• [Problems to work on]:
1. Please set down everything in the Iraq fighting report from "The troops also" down to "the source said.", word for word.
2. Take the Iraq fighting report further, picking up right after its final sentence.

• [Provided text]:
The troops also waged an offensive on the border with Syria, and re-took the posts they left late Wednesday after battling the militants, the source said.

The Iraqi air force carried out several airstrikes on some neighbourhoods of the city of Fallujah, 50 km west of Baghdad, killing 13 people and damaging some houses, a provincial police source said.

In Iraq’s northern province of Nineveh, Sunni militants, including the militants linked to the Islamic State in Iraq and Levant (ISIL), an al-Qaida offshoot, have taken full control of the city of Tal Afar, some 70 km west of provincial capital Mosul, after fierce clashes with Iraqi security forces and volunteers from the residents, Mohammed Abdul Qader, head of the city council, told Xinhua.

“Tal Afar has fallen in the hands of the militants of Daash (as the ISIL is called) after they heavily pounded the city with mortar rounds and rockets since last night,” Abdul Qader said.

• [Listed entries]:
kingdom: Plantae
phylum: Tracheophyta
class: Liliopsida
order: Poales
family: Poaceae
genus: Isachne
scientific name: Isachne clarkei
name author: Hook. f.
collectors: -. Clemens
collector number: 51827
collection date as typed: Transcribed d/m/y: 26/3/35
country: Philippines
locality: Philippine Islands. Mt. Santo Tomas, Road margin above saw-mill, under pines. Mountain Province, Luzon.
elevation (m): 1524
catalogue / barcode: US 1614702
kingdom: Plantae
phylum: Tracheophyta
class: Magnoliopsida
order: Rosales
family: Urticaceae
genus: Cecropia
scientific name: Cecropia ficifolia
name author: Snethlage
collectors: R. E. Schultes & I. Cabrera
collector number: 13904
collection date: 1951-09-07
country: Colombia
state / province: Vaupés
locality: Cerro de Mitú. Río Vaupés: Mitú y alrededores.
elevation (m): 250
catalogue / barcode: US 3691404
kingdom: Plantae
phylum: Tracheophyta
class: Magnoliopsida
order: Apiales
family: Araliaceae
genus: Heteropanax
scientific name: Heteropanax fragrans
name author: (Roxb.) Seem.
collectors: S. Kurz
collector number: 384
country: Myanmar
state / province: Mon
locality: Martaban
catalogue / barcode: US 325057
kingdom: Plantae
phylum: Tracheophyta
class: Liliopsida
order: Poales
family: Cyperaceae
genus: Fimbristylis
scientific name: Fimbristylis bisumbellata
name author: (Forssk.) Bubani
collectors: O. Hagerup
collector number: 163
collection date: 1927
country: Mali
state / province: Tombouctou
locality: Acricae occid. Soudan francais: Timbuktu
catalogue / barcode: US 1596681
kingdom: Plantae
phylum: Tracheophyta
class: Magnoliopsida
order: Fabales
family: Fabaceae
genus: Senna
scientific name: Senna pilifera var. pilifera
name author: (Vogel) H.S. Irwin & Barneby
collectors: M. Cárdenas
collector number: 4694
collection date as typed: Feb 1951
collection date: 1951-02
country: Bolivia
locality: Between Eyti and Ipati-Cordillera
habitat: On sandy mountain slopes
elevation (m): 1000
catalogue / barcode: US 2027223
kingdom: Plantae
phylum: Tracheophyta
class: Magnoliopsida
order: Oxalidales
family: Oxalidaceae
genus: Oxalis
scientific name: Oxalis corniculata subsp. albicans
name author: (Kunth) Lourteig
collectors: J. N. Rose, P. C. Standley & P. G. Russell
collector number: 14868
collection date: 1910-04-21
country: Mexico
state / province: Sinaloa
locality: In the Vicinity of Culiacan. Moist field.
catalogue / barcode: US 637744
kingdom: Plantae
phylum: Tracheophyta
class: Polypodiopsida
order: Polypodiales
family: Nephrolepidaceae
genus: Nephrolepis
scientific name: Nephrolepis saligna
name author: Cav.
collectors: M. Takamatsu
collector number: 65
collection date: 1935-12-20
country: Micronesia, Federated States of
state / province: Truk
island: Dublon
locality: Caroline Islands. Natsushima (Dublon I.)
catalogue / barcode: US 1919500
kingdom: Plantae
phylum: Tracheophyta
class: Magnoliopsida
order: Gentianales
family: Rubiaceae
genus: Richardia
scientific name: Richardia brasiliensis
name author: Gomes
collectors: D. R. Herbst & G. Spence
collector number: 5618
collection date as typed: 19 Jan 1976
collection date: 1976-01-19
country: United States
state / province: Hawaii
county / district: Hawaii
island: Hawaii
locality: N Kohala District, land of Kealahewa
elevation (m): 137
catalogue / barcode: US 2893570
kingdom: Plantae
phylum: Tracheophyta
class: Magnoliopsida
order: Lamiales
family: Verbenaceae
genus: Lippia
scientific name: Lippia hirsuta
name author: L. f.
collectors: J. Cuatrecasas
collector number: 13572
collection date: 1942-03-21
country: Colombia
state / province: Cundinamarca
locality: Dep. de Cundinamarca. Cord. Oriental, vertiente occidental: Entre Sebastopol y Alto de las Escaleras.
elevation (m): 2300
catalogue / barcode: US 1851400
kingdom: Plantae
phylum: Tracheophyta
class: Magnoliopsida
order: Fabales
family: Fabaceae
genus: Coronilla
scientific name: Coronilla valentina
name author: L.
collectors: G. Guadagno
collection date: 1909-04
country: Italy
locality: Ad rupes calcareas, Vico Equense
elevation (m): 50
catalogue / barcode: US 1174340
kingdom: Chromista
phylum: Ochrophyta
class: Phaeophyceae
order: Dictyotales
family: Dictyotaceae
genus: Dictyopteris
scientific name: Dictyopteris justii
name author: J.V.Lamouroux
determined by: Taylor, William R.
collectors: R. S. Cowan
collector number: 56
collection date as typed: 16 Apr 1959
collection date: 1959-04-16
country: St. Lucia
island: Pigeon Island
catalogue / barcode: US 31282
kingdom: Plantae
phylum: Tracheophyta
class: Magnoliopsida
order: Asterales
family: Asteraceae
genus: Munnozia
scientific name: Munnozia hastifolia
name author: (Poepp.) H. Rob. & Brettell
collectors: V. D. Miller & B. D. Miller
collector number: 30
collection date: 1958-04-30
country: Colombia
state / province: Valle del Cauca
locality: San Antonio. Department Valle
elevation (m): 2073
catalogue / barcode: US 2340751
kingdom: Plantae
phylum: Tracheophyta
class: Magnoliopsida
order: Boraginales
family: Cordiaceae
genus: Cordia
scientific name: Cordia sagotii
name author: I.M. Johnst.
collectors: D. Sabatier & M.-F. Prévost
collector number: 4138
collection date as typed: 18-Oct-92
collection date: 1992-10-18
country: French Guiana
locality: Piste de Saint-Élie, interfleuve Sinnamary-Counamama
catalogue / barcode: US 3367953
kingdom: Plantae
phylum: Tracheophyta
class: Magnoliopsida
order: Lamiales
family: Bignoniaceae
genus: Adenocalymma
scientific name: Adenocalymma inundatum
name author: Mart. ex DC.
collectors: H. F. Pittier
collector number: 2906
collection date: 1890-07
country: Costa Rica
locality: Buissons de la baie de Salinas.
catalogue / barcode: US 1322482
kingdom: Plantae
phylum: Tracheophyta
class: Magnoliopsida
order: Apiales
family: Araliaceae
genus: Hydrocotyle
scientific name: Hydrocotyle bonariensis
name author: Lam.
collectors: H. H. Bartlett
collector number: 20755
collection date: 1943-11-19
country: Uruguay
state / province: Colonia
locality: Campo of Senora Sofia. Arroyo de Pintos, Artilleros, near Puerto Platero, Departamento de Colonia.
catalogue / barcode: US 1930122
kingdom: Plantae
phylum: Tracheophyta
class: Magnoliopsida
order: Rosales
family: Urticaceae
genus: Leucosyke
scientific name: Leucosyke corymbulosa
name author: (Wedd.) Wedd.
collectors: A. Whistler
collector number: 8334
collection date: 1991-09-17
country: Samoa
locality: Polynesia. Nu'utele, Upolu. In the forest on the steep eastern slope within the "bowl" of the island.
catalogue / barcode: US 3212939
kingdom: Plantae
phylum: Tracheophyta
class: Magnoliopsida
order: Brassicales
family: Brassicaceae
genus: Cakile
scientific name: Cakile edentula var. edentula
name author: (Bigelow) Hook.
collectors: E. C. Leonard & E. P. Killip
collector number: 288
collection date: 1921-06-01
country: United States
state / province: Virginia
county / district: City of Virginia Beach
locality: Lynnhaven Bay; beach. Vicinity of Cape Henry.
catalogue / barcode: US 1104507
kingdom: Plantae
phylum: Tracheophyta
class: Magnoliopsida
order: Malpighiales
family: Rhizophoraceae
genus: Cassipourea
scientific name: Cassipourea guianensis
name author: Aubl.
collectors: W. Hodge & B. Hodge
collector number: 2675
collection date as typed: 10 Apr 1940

• [Task-by-task answers]:
1.
The troops also waged an offensive on the border with Syria, and re-took the posts they left late Wednesday after battling the militants, the source said.

2.
“The defenders of the city have withdrawn after they ran out of their ammunition,” he said, adding that many security officers disappeared after the battle.

The Sunni-majority province of Nineveh and its capital Mosul have long been a stronghold for insurgent groups, including Al Qaida militants, since the US-led invasion of Iraq in 2003.

Large parts of the province are in the hands of militant groups since last week.

The militant groups have seized swathes of territories after the Iraqi security forces withdrew from their posts in Nineveh and other predominantly Sunni provinces.